TEXT SEGMENT ::
Sunday Night Journal — April 30, 2006

Interior Design Meets the Grim Reaper

As I think I’ve mentioned before, there are far too many unread or partially-read magazine around my house. Whenever I sort through them with an eye toward dropping a subscription or two, the Atlantic rises high on the list at once. I greet the arrival of each new issue with a certain amount of dismay, because it puts me that much further behind in my reading. Just this morning I managed to discard the November 2005 issue, but decided there were a couple of things in the January/February issue that I still want to read.

There is relatively little in each issue that seems either significant enough or potentially enjoyable enough to qualify as a must-read. It’s a secular, more or less conventionally liberal magazine, and therefore most of the writing stems from a view of the world which, from my point of view as a Catholic, is inevitably deficient, and blind to some of the most important aspects of most subjects. And there’s a lot in it that just doesn’t interest me much, like the March cover story on the application of scientific methods to matchmaking.

But unlike its similar and, I presume, rival publication, Harper’s, The Atlantic has its feet on the ground most of the time, and its head level. Whenever I pick up Harper’s I have the impression that I’ve entered the atmosphere which is found all too often on the left, in which anger and scorn have replaced or at least corroded thought. Not so The Atlantic. I disagree vastly with the very left-wing and anti-Christian Christopher Hitchens, but his book reviews in The Atlantic rarely fail to tell me something interesting. If I let this subscription drop, I would miss Benjamin Schwartz on books. I would very much miss Caitlin Flanagan’s droll insistence on looking at what is actually happening in the realm of marriage and family instead of what political fashion insists ought to be happening.

And I would miss the occasional entirely unexpected piece that gives me a surprising insight or a brilliant bit of writing. Such was the article about God and evolution which I discussed here, and such is “Home Alone,” by Terry Castle, one of those putative book reviews which is less about the books and more about the author’s views on the same subject as the books. The subject here is something I didn’t know existed, or rather had not considered as a category of its own: “shelter-lit,” books and magazines about interior design.

I think of décor (to use the author’s preferred term) as something which can be afforded only by people who have either a great deal of money, no children, or both. Of course I want my home to be a physically appealing and pleasant place to be, but if nothing else the presence, often dominating, of overflowing bookshelves in almost every room of our too-small house renders anything that could be called “décor” impossible, or at least problematic. So I started this piece figuring that I would read a few paragraphs and, if it lived down to its promise, move on. I admit that when I continued to read I was impelled at least in part by a mild pleasure of the Lord I thank thee that I am not as this sinner sort, mildly pleased that I did not recognize any of the presumably expensive brand names and French terms. I soon became interested in the bits of autobiography woven into the discussion, and the way such things as the very traumatic (“nuclear-war style”) divorce of her parents had affected the author’s attitudes and emotions toward her physical homes. It’s a thoroughly enjoyable piece of writing, and if you’re not a subscriber check it out the next time you’re in the library. (You can read the first few paragraphs here but most of it is available only to subscribers.)

But the reason I’m writing about this review/article is the surprising turn it takes toward a connection between mortality and the pursuit of the perfect interior. In particular I want to note this paragraph:

The habits of bourgeois life—first adumbrated in Northern Europe as early as the sixteenth century—have been for some time the buffer of choice, civilization’s all-purpose comfort-and-happiness maximizer. But the bourgeois outlook could hardly be called valiant or hardheaded: it’s all about not staring death in the face. Under its sway one seeks a world without pain.

DATA FOR REVIEW ::
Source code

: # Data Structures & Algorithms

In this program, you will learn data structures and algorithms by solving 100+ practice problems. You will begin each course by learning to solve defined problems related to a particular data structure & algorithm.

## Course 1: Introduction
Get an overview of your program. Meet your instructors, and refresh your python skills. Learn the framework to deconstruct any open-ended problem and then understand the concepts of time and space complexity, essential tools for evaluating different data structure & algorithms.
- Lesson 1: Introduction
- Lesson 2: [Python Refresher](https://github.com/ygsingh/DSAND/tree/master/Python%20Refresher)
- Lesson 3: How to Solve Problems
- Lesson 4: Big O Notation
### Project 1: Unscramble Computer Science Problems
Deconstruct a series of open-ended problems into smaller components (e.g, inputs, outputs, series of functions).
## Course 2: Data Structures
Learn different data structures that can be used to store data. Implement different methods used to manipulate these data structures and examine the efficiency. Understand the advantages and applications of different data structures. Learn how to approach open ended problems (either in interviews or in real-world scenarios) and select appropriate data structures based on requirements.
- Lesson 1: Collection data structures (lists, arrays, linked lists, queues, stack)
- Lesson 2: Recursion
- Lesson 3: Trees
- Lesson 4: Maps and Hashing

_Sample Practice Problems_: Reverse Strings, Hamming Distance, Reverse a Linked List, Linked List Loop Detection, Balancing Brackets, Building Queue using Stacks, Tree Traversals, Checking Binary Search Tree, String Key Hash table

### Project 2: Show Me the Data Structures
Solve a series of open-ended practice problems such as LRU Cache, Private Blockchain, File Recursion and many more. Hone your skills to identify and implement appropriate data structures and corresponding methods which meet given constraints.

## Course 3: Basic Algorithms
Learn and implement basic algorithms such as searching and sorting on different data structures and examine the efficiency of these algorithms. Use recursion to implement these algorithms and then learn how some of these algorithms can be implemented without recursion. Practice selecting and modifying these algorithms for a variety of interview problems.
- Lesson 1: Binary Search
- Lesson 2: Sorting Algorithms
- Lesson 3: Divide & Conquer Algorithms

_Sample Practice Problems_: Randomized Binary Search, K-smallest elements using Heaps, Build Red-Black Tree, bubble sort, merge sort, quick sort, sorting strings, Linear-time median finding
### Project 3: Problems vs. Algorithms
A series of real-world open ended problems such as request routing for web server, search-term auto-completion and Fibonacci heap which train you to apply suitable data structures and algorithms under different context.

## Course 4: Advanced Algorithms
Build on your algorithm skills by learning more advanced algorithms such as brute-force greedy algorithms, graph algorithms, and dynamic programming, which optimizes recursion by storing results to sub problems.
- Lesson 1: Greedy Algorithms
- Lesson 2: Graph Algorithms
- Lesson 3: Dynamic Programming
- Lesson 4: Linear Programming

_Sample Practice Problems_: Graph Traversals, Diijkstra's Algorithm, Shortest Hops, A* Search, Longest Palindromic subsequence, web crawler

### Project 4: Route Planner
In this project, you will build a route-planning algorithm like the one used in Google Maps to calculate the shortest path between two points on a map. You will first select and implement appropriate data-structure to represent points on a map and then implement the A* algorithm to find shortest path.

TASK LIST ::
(1) In the journal entry about interior design and death, which issue of the Atlantic did the writer manage to throw out this morning?
(2) Pick up the journal entry on interior design and mortality after its last sentence and carry it on.

RESULTS ::
(1) The November 2005 issue.

(2)
This is right on target, I think, and I also think it reaches into an area where the author did not intend to go. I’ve believed for a long time that part of the explanation for the strange manifestations of alienation in the industrialized world is that all people sometimes, and some people most of the time, recognize that this bourgeois outlook is an attempt to set aside the most important, most disturbing, and most mysterious questions of human life. A way of life which tries to pretend that material comfort and pleasure are sufficient for real human well-being is false at heart and headed for some painful awakenings.

I like my comfortable and quiet bourgeois life a great deal, and I don’t want to have it upended by, for instance, another Hurricane Katrina. But I don’t fool myself into thinking it’s all I need. To quote Terry Castle again:

There’s one big problem here, and you don’t need to rent old Ingmar Bergman movies to see it. There’s a real skeleton at the door, and whoa—looks like he’s aiming to get in.

I once wrote most of a full-length essay on the connection between bourgeois comfort and alienation. It is now stranded on an obsolete computer. I may try to retrieve it.


Sunday Night Journal — April 23, 2006

Reading Lear in the First Week of Easter

Earlier in the week some train of thought led me to pick up King Lear, and I soon found myself reading it for the first time in thirty years or so. This would seem to be on the face of it not at all what one should be reading in the week following Easter Sunday, but I’ve found it to be perfectly fitting.

In order to understand what it means that Christ has set us free from sin and death, we have to know what sin and death are. We live in a time when it is easier to forget this knowledge than it has ever been, at least for those of us us in the wealthy and industrialized world, who find ourselves in a culture where many people believe quite seriously that scientific and social technique can at least in large part eliminate all the old enemies of human happiness. And most of us live in such comfort that the idea seems superficially plausible. I don’t mean that it is really very plausible to most people who think very much about it, but it may seem so at a glance to those who don’t.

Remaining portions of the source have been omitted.